When we reach the Cu Chi tunnels, we are taken into a room to watch a very strange video about the Vietcong guerrilla fighters during the war. It was these Vietcong who built the underground tunnel system that helped them to beat the Americans in the war. Whilst the Americans were busy bombing everything out of existence, and killing all vegetation with their deadly Agent Orange and Napalm, the Vietcong were busy killing the American soldiers in all sorts of grisly ways! What a terrible war it was – and still is for many 2nd and 3rd generation Vietnamese suffering the genetic effects of the dioxins used by the US.
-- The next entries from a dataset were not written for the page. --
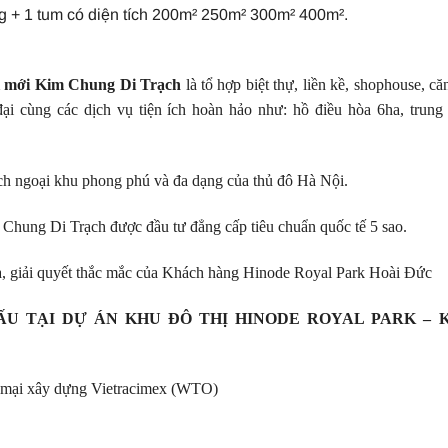
ng + 1 tum có diện tích 200m² 250m² 300m² 400m².
ị mới Kim Chung Di Trạch
là tổ hợp biệt thự, liền kề, shophouse, că
ại cùng các dịch vụ tiện ích hoàn hảo như: hồ điều hòa 6ha, trung
ích ngoại khu phong phú và đa dạng của thủ đô Hà Nội.
m Chung Di Trạch được đầu tư đẳng cấp tiêu chuẩn quốc tế 5 sao.
à, giải quyết thắc mắc của Khách hàng Hinode Royal Park Hoài Đức
ẤU TẠI DỰ ÁN KHU ĐÔ THỊ HINODE ROYAL PARK – 
 mại xây dựng Vietracimex (WTO)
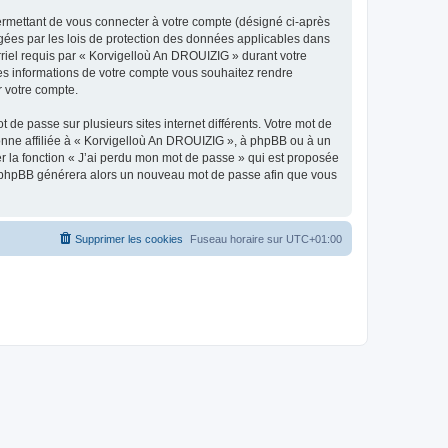
ermettant de vous connecter à votre compte (désigné ci-après
gées par les lois de protection des données applicables dans
rriel requis par « Korvigelloù An DROUIZIG » durant votre
lles informations de votre compte vous souhaitez rendre
r votre compte.
 de passe sur plusieurs sites internet différents. Votre mot de
nne affiliée à « Korvigelloù An DROUIZIG », à phpBB ou à un
er la fonction « J’ai perdu mon mot de passe » qui est proposée
ciel phpBB générera alors un nouveau mot de passe afin que vous
Supprimer les cookies
Fuseau horaire sur
UTC+01:00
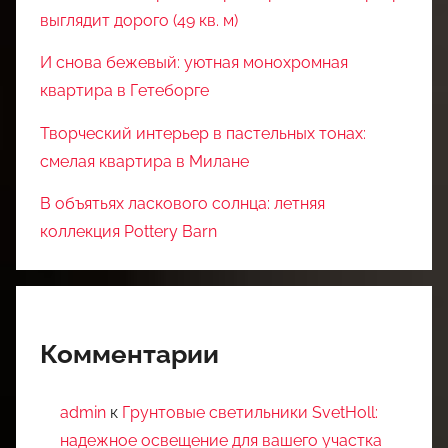
выглядит дорого (49 кв. м)
И снова бежевый: уютная монохромная
квартира в Гетеборге
Творческий интерьер в пастельных тонах:
смелая квартира в Милане
В объятьях ласкового солнца: летняя
коллекция Pottery Barn
Комментарии
admin
к
Грунтовые светильники SvetHoll:
надежное освещение для вашего участка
Finally the highlight of the tour. It was our turn to crawl through the tiny tunnels! Only they have increased the size of them by 100% for us “larger” tourists! But they are still so tiny and claustrophobic. They only measure 120 cms high and 80cms wide at their maximum. It is very uncomfortable, very, very dark, and extremely hot. Once you have made your choice to go in, there is no turning back. There are exits along the tunnel so that you can get out if you need too – and I need too! I manage 40 metres and then have to call it a day. But Stuart goes all the way along the 100 metres. He is much braver than I am!

On the way home we stop at the War Museum which is really just full of horrifying photos and information about how the US conducted the war. To be honest it made me ashamed to be a human being. The US has alot to answer for. I shall say no more.